● TEXT SHOWN:
Whether bestowing forgiveness — maybe on himself for repetitive mistakes (on “I Forgive You”) — or complaining of electronic malfunctions (on “Boyce or Boice”) and other strange afflictions, Joe Casey is now ready to share that world of loss with us: loss in passing, and passing slowly into loss. Familiar places make their appearance in this world; Detroit bar Jumbo’s, which appears in No Passion All Technique, is recalled in “Pontiac 87” — a song whose strident cadence and deadpan delivery tell a tale “of the way it was/Before the scales fell before my eyes.” It’s a tale of loss upon loss. Let your resignation be considered ennui for a city that has decayed around you. Let that resignation be the buffer between you and the excruciating pain that personal failures and unforeseen loss, both sudden and suddenly accelerating, inflict on your psyche: “There’s no use being sad about it/What’s the point of crying about it?” Casey sings.
Being resigned is not necessarily giving up on yourself or your surroundings, though. “Dope Cloud” could be our narrator railing against the grip that heroin can have on a beaten-down city and how it benefits an undeserving few — or against a wave of hipster gentrification that has the same result. Either way, it is not a pretty picture.
All this doom and gloom can get a person down, but the saving grace of Protomartyr is that the music is constantly fighting against the lyrics to keep a brightness and sense of possibility alive in the songs. The trio of Ahee, bassist Scott Davidson and drummer Alex Leonard are tight and in tune with each other, soaring to heavenly heights on “Ellen,” a song written to Casey’s mother as though from his father, carrying the message of love and renewal of memory from the other side to someone lost in their own body. It’s a very depressing scenario made serene and comforting by the ethereal sky-high guitars and soothing vocals. The guitar work in “Feast of Stephen” has a weird beauty in its dissonance as well. Maybe that glass the stranger is nursing is half-full after all.

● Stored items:
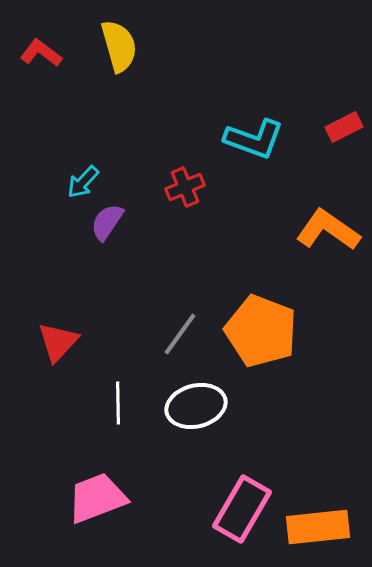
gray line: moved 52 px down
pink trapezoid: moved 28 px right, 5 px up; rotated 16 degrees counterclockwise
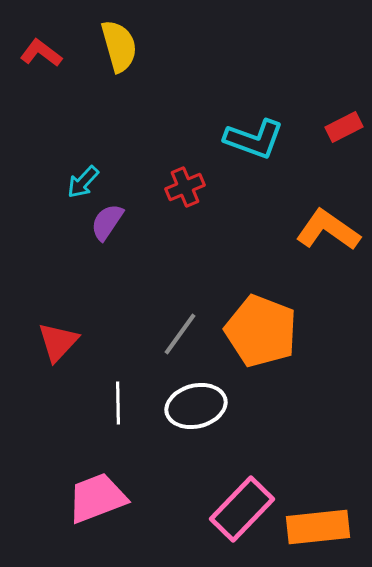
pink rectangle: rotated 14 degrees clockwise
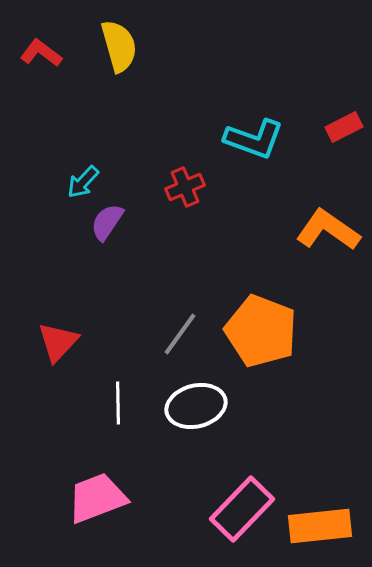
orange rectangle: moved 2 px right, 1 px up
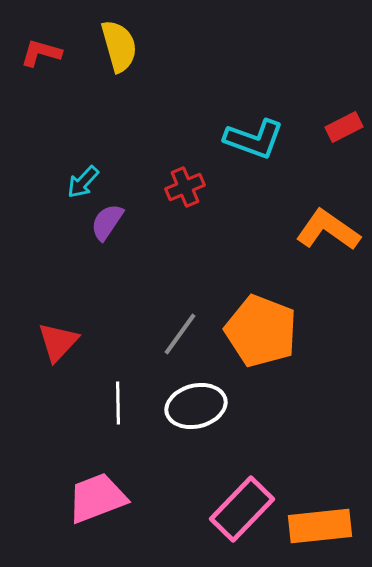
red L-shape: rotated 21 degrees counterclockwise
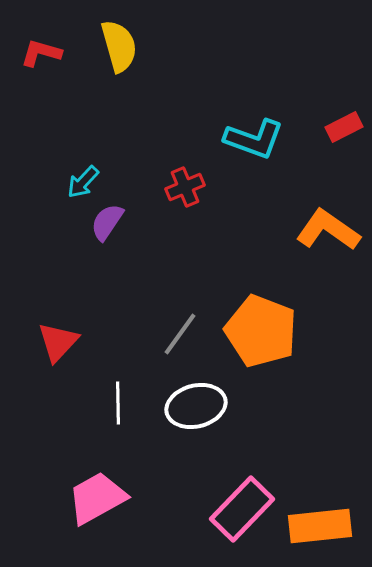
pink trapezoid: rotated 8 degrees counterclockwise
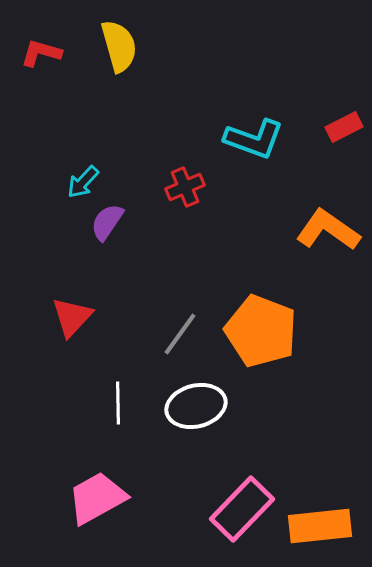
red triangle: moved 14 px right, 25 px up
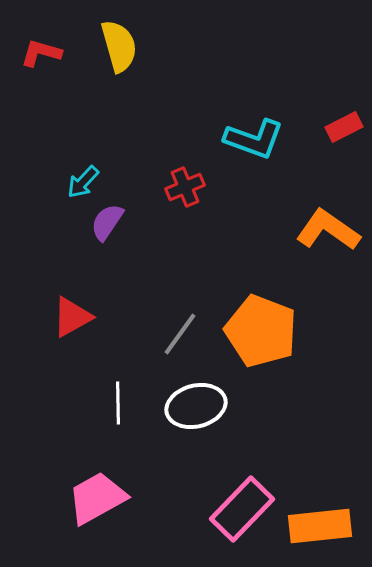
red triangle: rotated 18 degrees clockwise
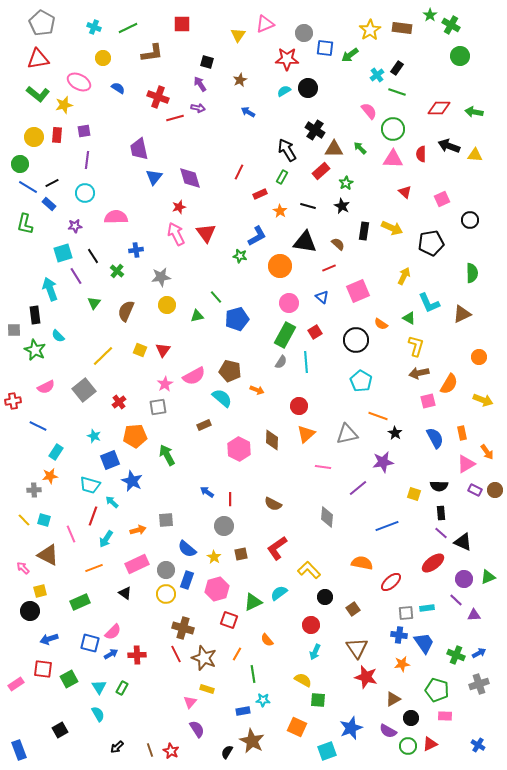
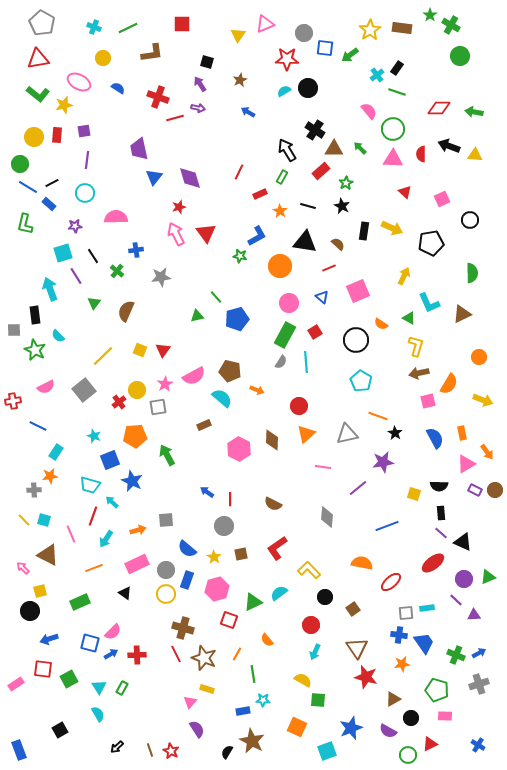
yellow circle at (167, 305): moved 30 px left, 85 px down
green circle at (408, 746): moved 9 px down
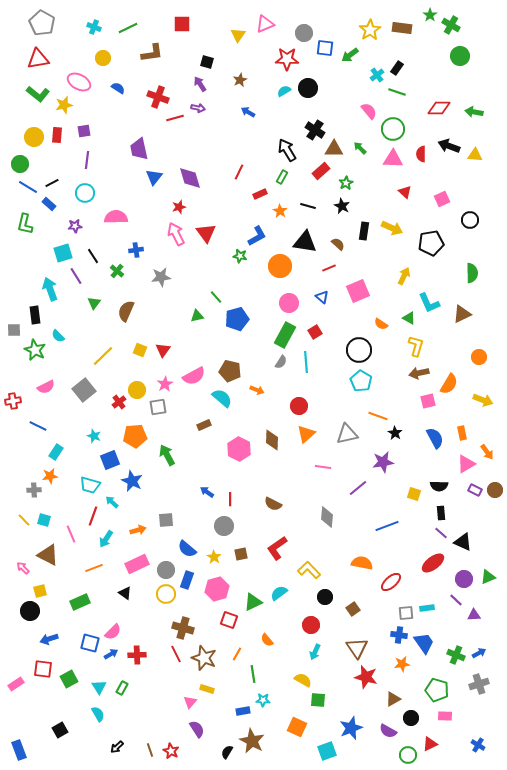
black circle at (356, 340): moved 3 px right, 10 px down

● REQUIREMENTS:
- A) Reproduce the album review from "All this doom" to "half-full after all.".
- B) Name every song the album review mentions by title.

● EXPECTED RESULTS:
- A)
All this doom and gloom can get a person down, but the saving grace of Protomartyr is that the music is constantly fighting against the lyrics to keep a brightness and sense of possibility alive in the songs. The trio of Ahee, bassist Scott Davidson and drummer Alex Leonard are tight and in tune with each other, soaring to heavenly heights on “Ellen,” a song written to Casey’s mother as though from his father, carrying the message of love and renewal of memory from the other side to someone lost in their own body. It’s a very depressing scenario made serene and comforting by the ethereal sky-high guitars and soothing vocals. The guitar work in “Feast of Stephen” has a weird beauty in its dissonance as well. Maybe that glass the stranger is nursing is half-full after all.

- B)
"I Forgive You"
"Boyce or Boice"
"Pontiac 87"
"Dope Cloud"
"Ellen"
"Feast of Stephen"